Finding an old obituary can be a bit challenging, but a number of resources are available. You have the option of searching online or using off-line sources to find the information you need.
Sources for Finding Old Obituaries
If the death occurred fairly recently, you may be able to find the person's obituary posted online. A search for "obituary + online" will give you more than 900,000 hits. Here are a few examples of sites that post obituaries online at no charge: Free Obituaries Online offers an extensive list of links to online resources for obituaries. Site visitors can will find links to sites from:
- United States
- England, Ireland and Scotland
- New Zealand
You can also access a number of obituary databases for specific family names.
Another option from finding a past obituary online is to visit FuneralNet.com. Simply type the last name of the person you are looking for into the search box and a list of names (including date and location of death) will appear. Clicking on a name will take you directly to that individual's obituary.
Memorial Online also publishes obituaries online. Having the month and year of death will help to narrow down the search results, but it is possible to conduct a search with the person's name only.
Visit the Web site for the newspaper serving the area where the person died. You may be able to access their online obituary archives for a small fee or you may need to actually subscribe to the online version of the newspaper to access the death notices.
Searching for Obituaries Off-line
If you have completed your online search and are having still trouble finding a past obituary, then you still have the option of using off-line resources.
Your local library may be able to help you access archived newspapers on microfiche. If you know the approximate date of death, this information will help you narrow down your search. The librarian can help you find the records you are looking for and you will be able to print out a copy once you find the obituary you are looking for.

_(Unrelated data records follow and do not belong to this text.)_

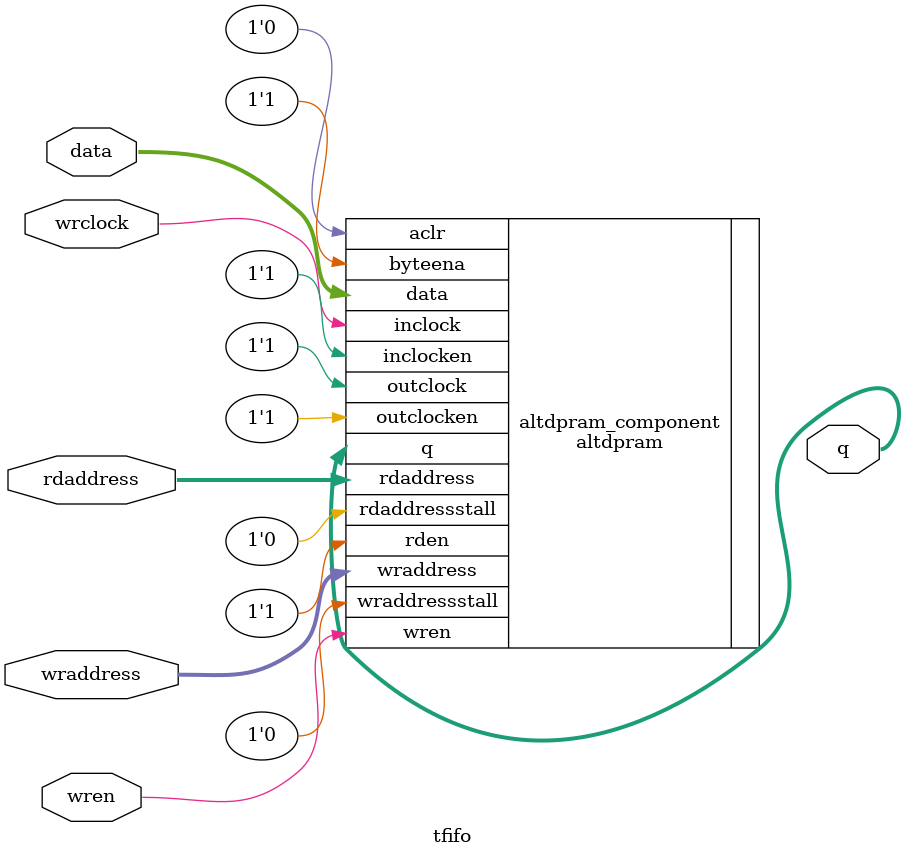
<source format=v>
module yscrl_tpal (
	input	[7:0]  data,
	input	[8:0]  rdaddress,
	input	[8:0]  wraddress,
	input	  wrclock,
	input	  wren,
	output	[7:0]  q
);

	altdpram	altdpram_component (
				.wren (wren),
				.inclock (wrclock),
				.data (data),
				.rdaddress (rdaddress),
				.wraddress (wraddress),
				.q (q),
				.aclr (1'b0),
				.byteena (1'b1),
				.inclocken (1'b1),
				.outclock (1'b1),
				.outclocken (1'b1),
				.rdaddressstall (1'b0),
				.rden (1'b1),
				.wraddressstall (1'b0));
	defparam
		altdpram_component.indata_aclr = "OFF",
		altdpram_component.indata_reg = "INCLOCK",
		altdpram_component.intended_device_family = "ACEX1K",
		altdpram_component.lpm_type = "altdpram",
		altdpram_component.outdata_aclr = "OFF",
		altdpram_component.outdata_reg = "UNREGISTERED",
		altdpram_component.rdaddress_aclr = "OFF",
		altdpram_component.rdaddress_reg = "UNREGISTERED",
		altdpram_component.rdcontrol_aclr = "OFF",
		altdpram_component.rdcontrol_reg = "UNREGISTERED",
		altdpram_component.width = 8,
		altdpram_component.widthad = 9,
		altdpram_component.wraddress_aclr = "OFF",
		altdpram_component.wraddress_reg = "INCLOCK",
		altdpram_component.wrcontrol_aclr = "OFF",
		altdpram_component.wrcontrol_reg = "INCLOCK";
endmodule


//TFIFO
//tiles FIFO 512x16 (4 buffers x 2 tile planes x 64 tiles)
module tfifo (
	input	[15:0]  data,
	input	[8:0]  rdaddress,
	input	[8:0]  wraddress,
	input	  wrclock,
	input	  wren,
	output	[15:0]  q
);

	altdpram	altdpram_component (
				.wren (wren),
				.inclock (wrclock),
				.data (data),
				.rdaddress (rdaddress),
				.wraddress (wraddress),
				.q (q),
				.aclr (1'b0),
				.byteena (1'b1),
				.inclocken (1'b1),
				.outclock (1'b1),
				.outclocken (1'b1),
				.rdaddressstall (1'b0),
				.rden (1'b1),
				.wraddressstall (1'b0));
	defparam
		altdpram_component.indata_aclr = "OFF",
		altdpram_component.indata_reg = "INCLOCK",
		altdpram_component.intended_device_family = "ACEX1K",
		altdpram_component.lpm_type = "altdpram",
		altdpram_component.outdata_aclr = "OFF",
		altdpram_component.outdata_reg = "UNREGISTERED",
		altdpram_component.rdaddress_aclr = "OFF",
		altdpram_component.rdaddress_reg = "UNREGISTERED",
		altdpram_component.rdcontrol_aclr = "OFF",
		altdpram_component.rdcontrol_reg = "UNREGISTERED",
		altdpram_component.width = 16,
		altdpram_component.widthad = 9,
		altdpram_component.wraddress_aclr = "OFF",
		altdpram_component.wraddress_reg = "INCLOCK",
		altdpram_component.wrcontrol_aclr = "OFF",
		altdpram_component.wrcontrol_reg = "INCLOCK";
 endmodule

</source>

If you are looking for an obituary in a different area and you are unable to travel there to search for records, the local historical or genealogical society may be able to help. When you contact one of these organizations, provide them with as much information as possible about the person's obituary. Since it is possible for two people to have similar names, you will want to include:
- The deceased's full name (and maiden name if applicable)
- Date of birth
- Place of birth
- Date of death
- Place of death
- Next of kin (spouse and/or children)
Some historical societies charge a fee to conduct a record search. If the one you contact does not charge a fee, at least offer to provide payment to cover the cost of gas and photocopying records.
The funeral home that handled the person's final arrangements may also be able to help you locate an obituary. Once again, you will need to provide as much information as possible, since this information would be provided to you as a courtesy. You may need to prove that you are a family member to receive this information, depending on the privacy laws in the jurisdiction where you are conducting your search.
Finding a past obituary may take some time, but with the many resources available, you have a very good chance of finding this information. Once you have the obituary in hand, you can add it to your personal records or use it to fill in some blanks on your family tree.